The building where I work–although after four months and counting it feels more like the building where I worked–is slowly reopening. There are limits on the number of people allowed in at any given time, and even a form we have to fill out and instruction we have to take before we can be authorized to enter the building. We had a meeting last week to discuss the protocols for coming in. Among other things there was a conversation about restrooms. The restrooms on our floor are multi-person but there are single-person restrooms on other floors, which some people said they’d be more comfortable using. It turns out the building is locked down and everyone’s strictly limited to one floor, which, if he hadn’t left some time ago, would have made life difficult for Jason who liked to go to offices on other floors and steal their coffee, but that’s another story. Also people who go in are only allowed to take off their masks in closed offices.
Most of our office space is taken up with cubicles which means shared breathing space which means masks stay on. Sometimes I used to stand up in my cubicle and I’d remember Les Nessman of WKRP In Cincinnati, and I’d wonder if he’d be satisfied with office walls that barely came up to his shoulders. I’m okay with having a cubicle myself. It’s certainly better than one of my earlier jobs, working customer service for Planetoxic Trucking, where I sat shoulder to shoulder with coworkers answering phones all day.
Anyway after thinking last week about how I missed my commute, and this week I started thinking about something else I miss: being able to leave my office. I’d often go for long walks during lunch, or I’d take short breaks in the morning and afternoon to stretch my legs. I’ve gotten to know the neighborhood around the building pretty well so it’s not like there are a lot of surprises, but still there was something about getting out that helped clear my head and allow me to come back with a fresh, or at least refreshed, perspective. I can still take breaks at home, but somehow the long walk to the back of the yard or the mailbox seems much more limited. From my office building I could walk in multiple directions.
I also wasn’t limited to just what was within walking distance.
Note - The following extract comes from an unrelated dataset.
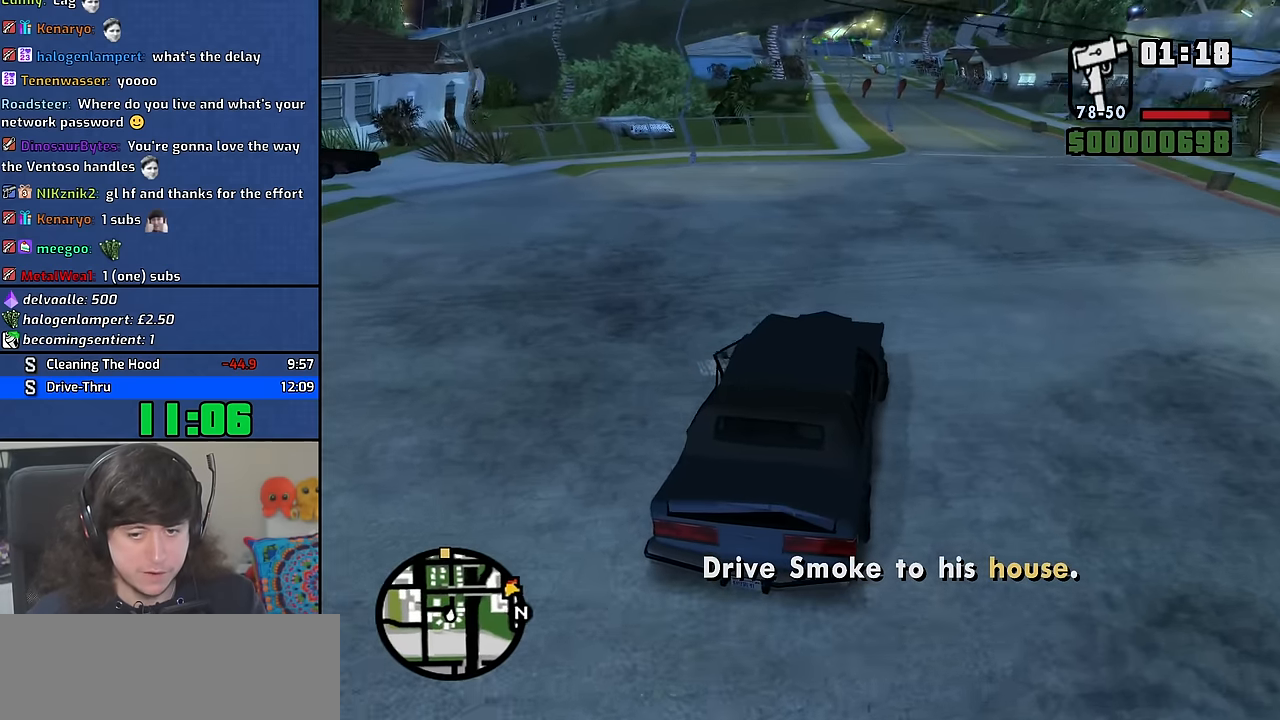
{"keys": ["6", "w"], "mouse": [], "events": []}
Some days if I had enough time I could take a bus somewhere during lunch. Sometimes I could take it to the downtown library, and once, on a slow Friday, I did. I picked up a few movies for the weekend and, I think, a book. This was before I knew you could check out a ukulele. The bus was running a bit late so I didn’t get back as soon as I planned, and when I did my boss was standing outside my cubicle. I apologized for being a bit late and said I’d make up the extra time.
“It’s okay,” she said, “but you almost missed the meeting.”
Oh great, I thought, someone scheduled a meeting for Friday afternoon. I’m not sure I would have missed it.